The museum is raising funds for four new exhibits about the 14th Amendment to the U.S. Constitution, also known as the “citizenship amendment,” that will bookend the current exhibits.
Mississippi Civil Rights Museum
Jackson, Mississippi
The Mississippi Civil Rights Museum opened in December in Jackson, Mississippi, and “the reception has been absolutely phenomenal,” said museum director Pamela D.C. Junior.
Its eight galleries focus on the years 1945 to 1976, when Mississippi was on the front lines of the civil rights movement.
Early galleries explore the struggle for freedom by Mississippi slaves and their efforts to establish strong communities as freed citizens. From there, visitors step into the central rotunda, where the dramatic, soaring sculpture “This Little Light of Mine” changes color as songs sung during the civil rights movement play.
In Gallery Four, people learn how the end of World War II helped spark the civil rights movement because black veterans “got better treatment being overseas than they did when they came home,” Junior said. In the “Separate but Not Equal” exhibit, a schoolroom split down the middle shows the inequities in education: nice desks for white students, wooden benches for black students. Around the corner, the Bryant Grocery doors Emmett Till walked through are on display.

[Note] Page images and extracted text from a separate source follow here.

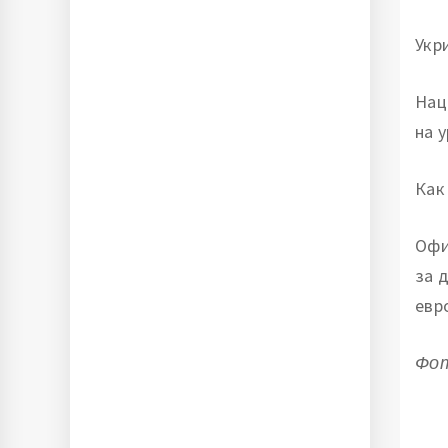
Укр
Нац
на 
Как
Офи
за 
евр
Фот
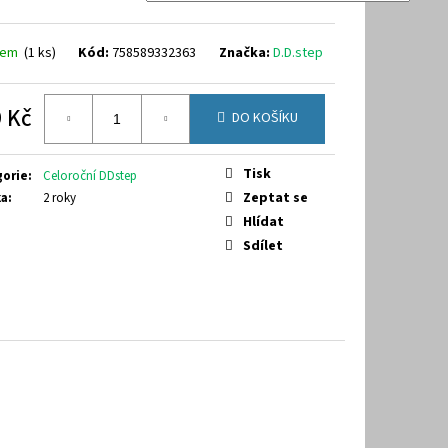
40
dem
(
1 ks
)
Kód:
758589332363
Značka:
D.D.step
 Kč
DO KOŠÍKU
á
Tisk
gorie
:
Celoroční DDstep
Zeptat se
ka
:
2 roky
Hlídat
Sdílet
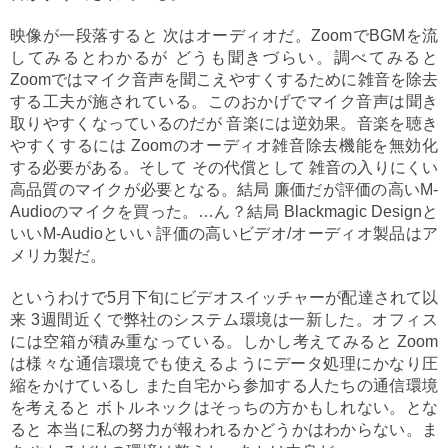
映像が一段落すると 次はオーディオだ。ZoomでBGMを流
してみるとわかるが どうも聞きづらい。調べてみると
Zoomではマイク音声を聞こえやすくするために雑音を除去
する工夫が施されている。このおかげでマイク音声は聞き
取りやすくなっているのだが 音楽には逆効果。音楽を聴き
やすくするには Zoomのオーディオ雑音除去機能を無効化
する必要がある。そして その代償として 雑音の入りにくい
高品質のマイクが必要となる。結局 廉価だが評価の高いM-
Audioのマイクを買った。…ん？結局 Blackmagic Designと
いいM-Audioといい 評価の高いビデオ/オーディオ製品はア
メリカ製だ。
というわけで5月下旬にビデオスイッチャーが配達されて以
来 3週間近くで弊社のシステム環境は一新した。オフィス
には空箱が積み重なっている。しかし考えてみると Zoom
は様々な通信環境でも使えるようにデータ処理にかなり圧
縮をかけているし また自宅から参加する人たちの通信環境
を考えると ボトルネックはそっちの方かもしれない。とな
ると 本当に私の努力が報われるかどうかはわからない。ま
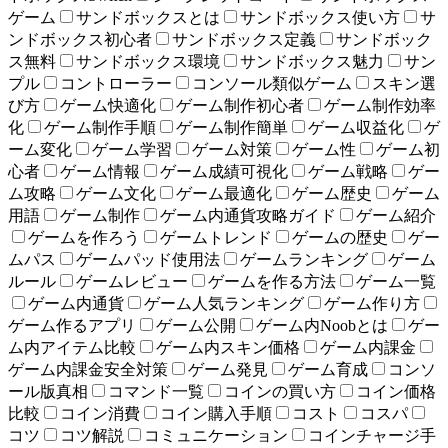
ゲーム
サンドボックスとは
サンドボックス使い方
サ
ンドボックス初心者
サンドボックス定義
サンドボック
ス無料
サンドボックス環境
サンドボックス魅力
サン
プル
コントローラー
コンソール類似ゲーム
スキン選
び方
ゲーム快適化
ゲーム制作初心者
ゲーム制作効率
化
ゲーム制作手順
ゲーム制作簡単
ゲーム収益化
ゲ
ーム変化
ゲーム学習
ゲーム対策
ゲーム性
ゲーム初
心者
ゲーム情報
ゲーム成績可視化
ゲーム戦略
ゲー
ム攻略
ゲーム文化
ゲーム最適化
ゲーム歴史
ゲーム
用語
ゲーム制作
ゲーム内通貨攻略ガイド
ゲーム紹介
ゲームを作ろう
ゲームトレンド
ゲームの歴史
ゲー
ムパス
ゲームパッド使用法
ゲームランキング
ゲーム
ルール
ゲームレビュー
ゲームを作る方法
ゲーム一覧
ゲーム内通貨
ゲーム人気ランキング
ゲーム作り方
ゲーム作るアプリ
ゲーム公開
ゲーム内Noobとは
ゲー
ム内アイテム比較
ゲーム内スキン価格
ゲーム内課金
ゲーム内課金安全対策
ゲーム発見
ゲーム育成
コンソ
ール版真相
コマンド一覧
コインの買い方
コイン価格
比較
コイン消費
コイン購入手順
コスト
コスパ
コツ
コツ解説
コミュニケーション
コインチャージ手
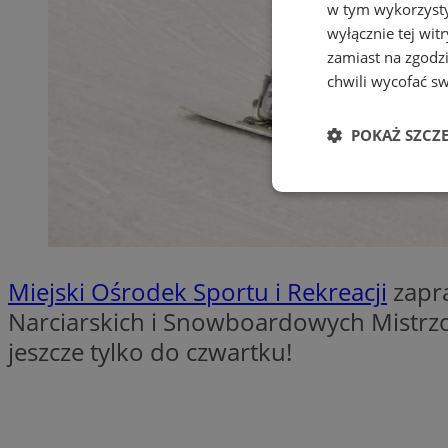
w tym wykorzysty
wyłącznie tej wi
zamiast na zgodz
chwili wycofać s
POKAŻ SZCZ
Niezbędne
Miejski Ośrodek Sportu i Rekreacji
zapra
Narciarskich i Snowboardowych Mistrzo
Ni
jeszcze tylko do czwartku!
Niezbędne pliki cook
zarządzanie kontem. 
Nazwa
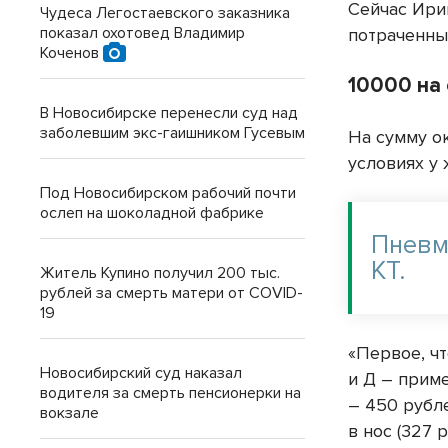
Сейчас Ири
Чудеса Легостаевского заказника
показал охотовед Владимир
потраченны
Коченов
10000 на
В Новосибирске перенесли суд над
заболевшим экс-гаишником Гусевым
На сумму о
условиях у
Под Новосибирском рабочий почти
ослеп на шоколадной фабрике
Пневм
КТ.
Житель Купино получил 200 тыс.
рублей за смерть матери от COVID-
19
«Первое, чт
Новосибирский суд наказал
и Д – прим
водителя за смерть пенсионерки на
– 450 рубл
вокзале
в нос (327 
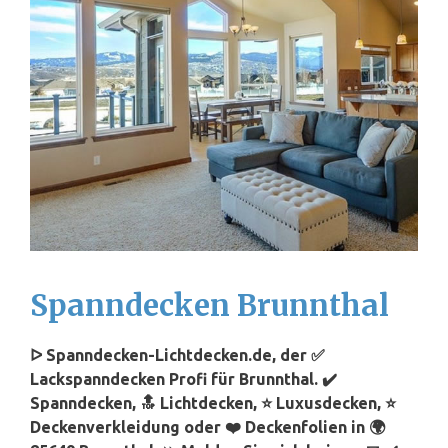
Spanndecken Brunnthal
ᐅ Spanndecken-Lichtdecken.de, der ✅
Lackspanndecken Profi für Brunnthal. ✔️
Spanndecken, 🔝 Lichtdecken, ⭐ Luxusdecken, ⭐
Deckenverkleidung oder ❤️ Deckenfolien in 🌍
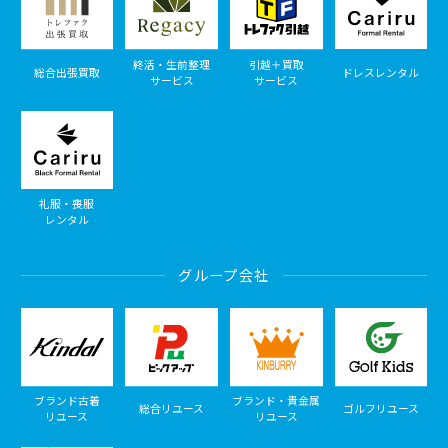
終活・生前整理
引越＋買取
総合出張買取
ドレスレンタル
サービス
サービス
礼服・喪服
レンタル
グループ会社
ブランド古着
ブランド・貴金属
総合リユース
ゴルフリユース
リユース
リユース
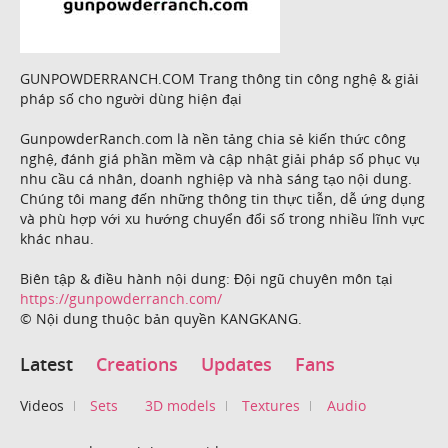
GUNPOWDERRANCH.COM Trang thông tin công nghệ & giải
pháp số cho người dùng hiện đại
GunpowderRanch.com là nền tảng chia sẻ kiến thức công
nghệ, đánh giá phần mềm và cập nhật giải pháp số phục vụ
nhu cầu cá nhân, doanh nghiệp và nhà sáng tạo nội dung.
Chúng tôi mang đến những thông tin thực tiễn, dễ ứng dụng
và phù hợp với xu hướng chuyển đổi số trong nhiều lĩnh vực
khác nhau.
Biên tập & điều hành nội dung: Đội ngũ chuyên môn tại
https://gunpowderranch.com/
© Nội dung thuộc bản quyền KANGKANG.
Latest
Creations
Updates
Fans
Videos
Sets
3D models
Textures
Audio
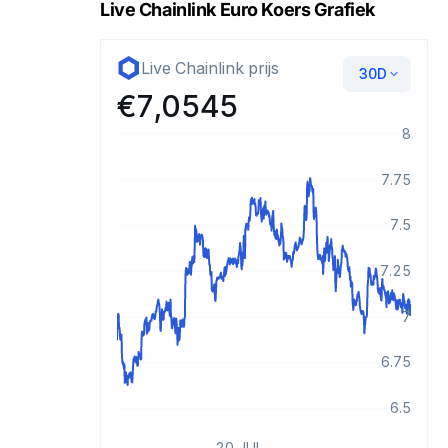
Live Chainlink Euro Koers Grafiek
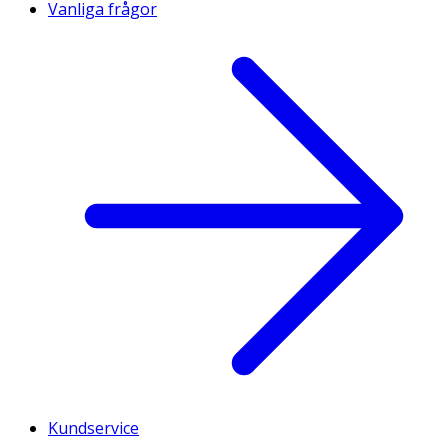
Vanliga frågor
Kundservice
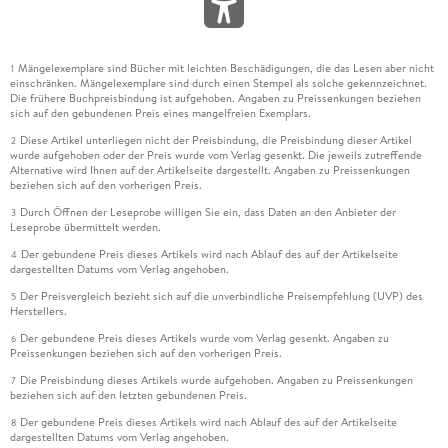
Mängelexemplare sind Bücher mit leichten Beschädigungen, die das Lesen aber nicht
1
einschränken. Mängelexemplare sind durch einen Stempel als solche gekennzeichnet.
Die frühere Buchpreisbindung ist aufgehoben. Angaben zu Preissenkungen beziehen
sich auf den gebundenen Preis eines mangelfreien Exemplars.
Diese Artikel unterliegen nicht der Preisbindung, die Preisbindung dieser Artikel
2
wurde aufgehoben oder der Preis wurde vom Verlag gesenkt. Die jeweils zutreffende
Alternative wird Ihnen auf der Artikelseite dargestellt. Angaben zu Preissenkungen
beziehen sich auf den vorherigen Preis.
Durch Öffnen der Leseprobe willigen Sie ein, dass Daten an den Anbieter der
3
Leseprobe übermittelt werden.
Der gebundene Preis dieses Artikels wird nach Ablauf des auf der Artikelseite
4
dargestellten Datums vom Verlag angehoben.
Der Preisvergleich bezieht sich auf die unverbindliche Preisempfehlung (UVP) des
5
Herstellers.
Der gebundene Preis dieses Artikels wurde vom Verlag gesenkt. Angaben zu
6
Preissenkungen beziehen sich auf den vorherigen Preis.
Die Preisbindung dieses Artikels wurde aufgehoben. Angaben zu Preissenkungen
7
beziehen sich auf den letzten gebundenen Preis.
Der gebundene Preis dieses Artikels wird nach Ablauf des auf der Artikelseite
8
dargestellten Datums vom Verlag angehoben.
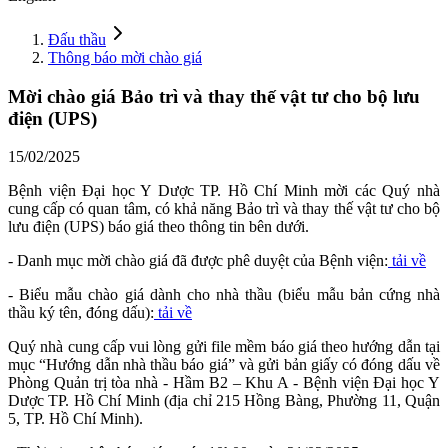
Đấu thầu
Thông báo mời chào giá
Mời chào giá Bảo trì và thay thế vật tư cho bộ lưu
điện (UPS)
15/02/2025
Bệnh viện Đại học Y Dược TP. Hồ Chí Minh mời các Quý nhà
cung cấp có quan tâm, có khả năng Bảo trì và thay thế vật tư cho bộ
lưu điện (UPS) báo giá theo thông tin bên dưới.
- Danh mục mời chào giá đã được phê duyệt của Bệnh viện:
tải về
- Biểu mẫu chào giá dành cho nhà thầu (biểu mẫu bản cứng nhà
thầu ký tên, đóng dấu):
tải về
Quý nhà cung cấp vui lòng gửi file mềm báo giá theo hướng dẫn tại
mục “Hướng dẫn nhà thầu báo giá” và gửi bản giấy có đóng dấu về
Phòng Quản trị tòa nhà - Hầm B2 – Khu A - Bệnh viện Đại học Y
Dược TP. Hồ Chí Minh (địa chỉ 215 Hồng Bàng, Phường 11, Quận
5, TP. Hồ Chí Minh).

Visitors also learn about Freedom Riders; voting rights activist Fannie Lou Hamer, who led Mississippi’s Freedom Summer; and the Black Empowerment movement. Throughout the museum, guests will find small theaters playing films that tie into each exhibit.
The final gallery “puts it back on the patron” by asking them to leave quotes and answer questions about what they can do in their own communities. The final quote is from Oseola McCarty, a washerwoman and philanthropist who said, “If you want to be proud of yourself, you have got to do things you can be proud of.”
Birmingham Civil Rights Institute
Birmingham, Alabama
Many visitors to the Birmingham Civil Rights Institute in Alabama are not only seeking to understand the lessons of the civil rights movement; many are also “seeking relevance of what’s going on in the contemporary context,” said president and CEO Andrea Taylor.
The institute is across the street from both Kelly Ingram Park, which served as a large-scale staging ground for civil rights protests and demonstrations, and the 16th Street Baptist Church, which the Ku Klux Klan bombed in September 1963, an attack that killed four girls.
The institute’s five galleries address the broader story of the civil rights movement, but the detail centers on what happened in Birmingham. The permanent exhibit includes the doors and bars of the Birmingham jail cell where King wrote his famous “Letter From a Birmingham Jail.”
Two powerful moments for visitors are when they view the replica of the Freedom Rider bus that was bombed in the nearby city of Anniston and an actual KKK robe, “which is a very haunting experience,” Taylor said.
Some guests weep at the bombing of the 16th Street Baptist Church exhibit, which includes rubble from the church and pieces of stained-glass windows.
“It’s unfathomable that hate would rise to the level where people would think they would have to attack innocent children,” she said.